Brady Hoke says he wouldn't have punted (Jim Harbaugh)

By now we've heard all the Monday Morning Quarterbacking on Michigan's ill-fated punt attempt. They should have had quarterback Jake Rudock throw the ball as high in the air as he could. They should've run a fullback dive. They should've put a skill position player back there instead of the punter.

No, no, no, and no.

The play was the punt. That's the only play there is. Imagine the reaction Jim Harbaugh would've received had any of those other options been struck by the same bolt of invisible lightning that hit punter Blake O'Neill's hands at the worst possible moment. It would've been remembered as the all-time coaching gaffe in college football history.

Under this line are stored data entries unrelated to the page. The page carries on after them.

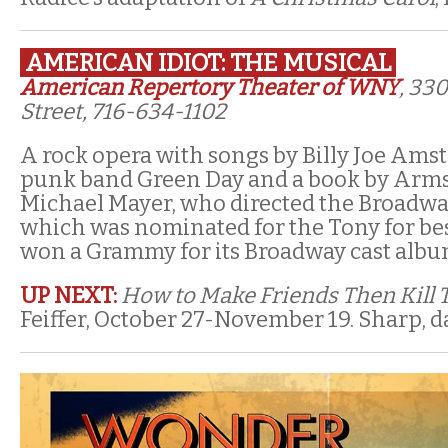
AMERICAN IDIOT: THE MUSICAL
American Repertory Theater of WNY
, 33
Street, 716-634-1102
A rock opera with songs by Billy Joe Ams
punk band Green Day and a book by Arm
Michael Mayer, who directed the Broadwa
which was nominated for the Tony for be
won a Grammy for its Broadway cast albu
UP NEXT:
How to Make Friends Then Kill
Feiffer, October 27-November 19. Sharp, da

You can quibble with the formation - the Wolverines aligned in a regular punt formation while Michigan State went for an all-out block - but you can't argue with the decision. The ball was at the 47-yard line, well within Connor Cook's Hail Mary range if the ball turned over on downs.

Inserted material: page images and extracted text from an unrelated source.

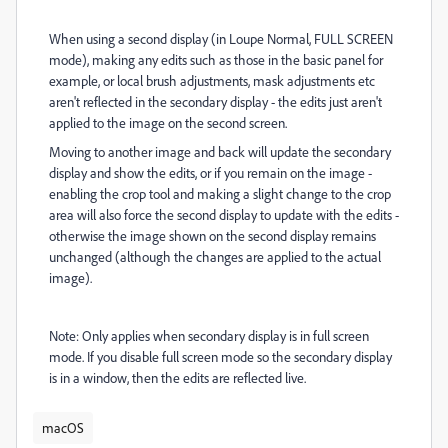
When using a second display (in Loupe Normal, FULL SCREEN
mode), making any edits such as those in the basic panel for
example, or local brush adjustments, mask adjustments etc
aren't reflected in the secondary display - the edits just aren't
applied to the image on the second screen.
Moving to another image and back will update the secondary
display and show the edits, or if you remain on the image -
enabling the crop tool and making a slight change to the crop
area will also force the second display to update with the edits -
otherwise the image shown on the second display remains
unchanged (although the changes are applied to the actual
image).
Note: Only applies when secondary display is in full screen
mode. If you disable full screen mode so the secondary display
is in a window, then the edits are reflected live.
macOS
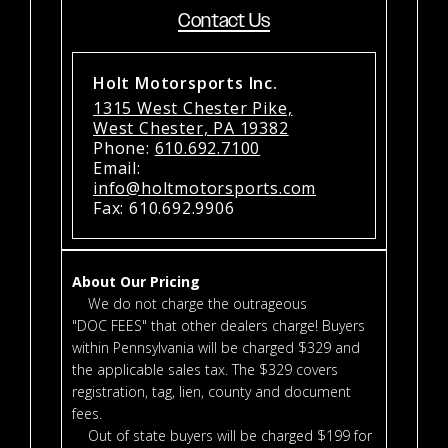
Contact Us
Holt Motorsports Inc.
1315 West Chester Pike,
West Chester, PA 19382
Phone:
610.692.7100
Email:
info@holtmotorsports.com
Fax: 610.692.9906
About Our Pricing
We do not charge the outrageous
"DOC FEES" that other dealers charge! Buyers
within Pennsylvania will be charged $329 and
the applicable sales tax. The $329 covers
registration, tag, lien, county and document
fees.
Out of state buyers will be charged $199 for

One coach has contradicted Harbaugh's decision, and it's the last person you'd expect: Brady Hoke. Normally coaches are like ex-presidents: they, more than anyone else, understand the particular pressure their successor is under, so they're the last people on earth to criticize any of his decisions. Except, apparently, Hoke.

Not only wouldn't have Hoke punted, he would've done so for under most backward logic conceivable.

"Personally, if we have the No. 1 defense in the nation I'm going to test those guys," Hoke said on his SiriusXM radio show, via the Detroit News. "You've got to play to the strength of your football team and the strength of the Michigan football team all year long has been their defense."